***** Entries supplied

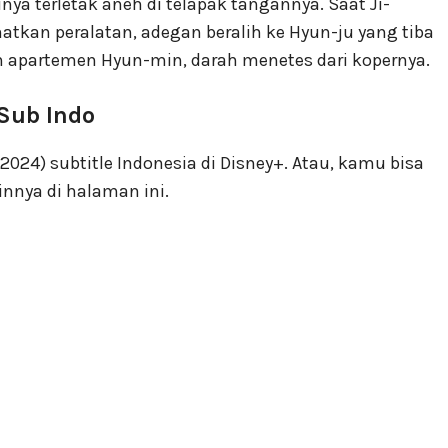
a terletak aneh di telapak tangannya. Saat Ji-
kan peralatan, adegan beralih ke Hyun-ju yang tiba
n apartemen Hyun-min, darah menetes dari kopernya.
Sub Indo
024) subtitle Indonesia di Disney+. Atau, kamu bisa
nnya di halaman ini.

**********

- _How to complete this task_:
Beginning at the line that holds "kan peralatan, adegan", reproduce the lines exactly up to and including the final line of the entries.

- _Output for this task_:
kan peralatan, adegan beralih ke Hyun-ju yang tiba
n apartemen Hyun-min, darah menetes dari kopernya.
Sub Indo
024) subtitle Indonesia di Disney+. Atau, kamu bisa
nnya di halaman ini.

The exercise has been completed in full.